Per Google, the roll out of the wallet will impact users in close to 40 countries across Europe and Middle East including the U.K., France, Belgium, Ireland, Germany and the United Arab Emirates (UAE).
Read more: Google Wallet Launches as Google Pay Sidekick
Beyond just a rebrand, the latest update expands Google Pay’s existing offering and enables users to not only make contactless payments, but store and use digital identity cards and health passes, hotel keys, event tickets and even store a digital copy of their COVID-19 vaccination card and test records. Users in Germany, the only country besides the U.S., can also add PayPal to their Google Wallet.
With this move, the U.S. search giant seems to be placing its bets on these technologies to turn its Google Wallet into a multipurpose identification super app, and hold its own against tough competition in the mobile wallet space.
Digital ID and Authentication
For as long as monetary systems have existed, they have relied on technology that allows people to identify and authenticate payments. Signatures, passwords, identification numbers and biometrics are all ways of verifying that someone is who they say they are and aren’t fraudulently spending other people’s money.
Related: FIs Use Digital Identity to Curb Money Laundering and Comply With Gov’t Rules
But authentication isn’t just a challenge for processing payments. Google Wallet is seeking to position itself as an authentication app that uses the same technologies that have become commonplace in making payments to enable people to access their workplaces, unlock their cars, prove their memberships, and even replace physical identity documents.
With dedicated APIs for each functionality and Google partners that specialize in each specific area, the new Google Wallet features are set to go mainstream in the coming months and years.
In the U.S. and Canada, on-phone ID solutions have already mostly replaced physical student cards at a number of universities thanks to Google technology.
And while digital car keys were pioneered by Apple and BMW last year, Google’s inevitable arrival on the scene marks the next stage in the technology’s evolution, with the potential to make physical car keys redundant in the same way that mobile wallets are increasingly replacing plastic debit and credit cards.
Finally, with countries around the world passing legislation to reduce their dependence on physical documents, digital IDs becoming mainstream may well be a question of when rather than if.
Learn more: The Future of Digital Identity Verification: Driven by Technology, Shaped by Regulators
In Europe, while schemes like Norway’s BankID have seen widespread adoption, they have so far been limited to online authentication processes, and in the case of BankID, are only really useful for making payments.
What’s more, other countries have faced significant challenges, and although an EU-wide initiative is in the works, it may be years before a practically feasible pan-European digital ID goes into effect.
Yet Google’s ultimate goal of integrating digital IDs is perhaps the most ambitious aspect of Google Wallet. As Google engineers hinted in 2020, the ultimate prize for the platform is a generic authentication technology that would allow any identification scheme to be supported by the Google Wallet:
“[Android] APIs for managing and presenting identity documents [are] generic enough to be usable for other kinds of electronic documents, from school ID or bonus program club cards to passports,” they noted.
In the race to build a broadly applicable digital ID wallet, Google faces stiff competition from Apple, which already supports mobile driving licenses in Arizona and Maryland, with more U.S. states and territories committed to introducing the feature soon.

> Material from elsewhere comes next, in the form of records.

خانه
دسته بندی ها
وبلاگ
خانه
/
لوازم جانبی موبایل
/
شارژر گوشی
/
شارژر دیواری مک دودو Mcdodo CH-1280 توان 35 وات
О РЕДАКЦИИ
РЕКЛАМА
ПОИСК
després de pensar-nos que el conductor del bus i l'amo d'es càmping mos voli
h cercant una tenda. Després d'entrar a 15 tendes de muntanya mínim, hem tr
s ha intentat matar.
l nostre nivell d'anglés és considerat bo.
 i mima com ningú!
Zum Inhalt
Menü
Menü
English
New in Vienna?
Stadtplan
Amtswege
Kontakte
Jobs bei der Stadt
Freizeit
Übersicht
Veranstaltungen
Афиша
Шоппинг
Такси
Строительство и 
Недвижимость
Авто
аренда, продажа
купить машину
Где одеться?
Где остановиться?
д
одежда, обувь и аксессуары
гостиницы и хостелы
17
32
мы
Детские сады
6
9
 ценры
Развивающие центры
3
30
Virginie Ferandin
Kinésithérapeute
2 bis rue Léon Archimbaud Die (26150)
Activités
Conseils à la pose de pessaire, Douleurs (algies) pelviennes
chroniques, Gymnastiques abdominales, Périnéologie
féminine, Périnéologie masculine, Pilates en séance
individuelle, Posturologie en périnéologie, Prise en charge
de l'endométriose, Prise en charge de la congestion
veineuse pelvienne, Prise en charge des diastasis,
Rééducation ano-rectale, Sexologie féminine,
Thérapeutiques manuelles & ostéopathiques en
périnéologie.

Read more: Digital Driver’s Licenses Herald New Age of ‘Mobile ID Choice’
In the EU, there is the additional challenge that authorities are likely to block any move by Big Tech to gain too much influence in the emerging digital ID ecosystem. Instead, the European Commission has suggested that it will build its own mobile wallet to support the EU-wide digital ID expected to launch in the near future.
The idea of a mobile wallet that can be used for a range of identification purposes beyond making routine payments has certainly taken root, but what Google Wallet’s role will be in the evolving ID authentication landscape remains to be seen.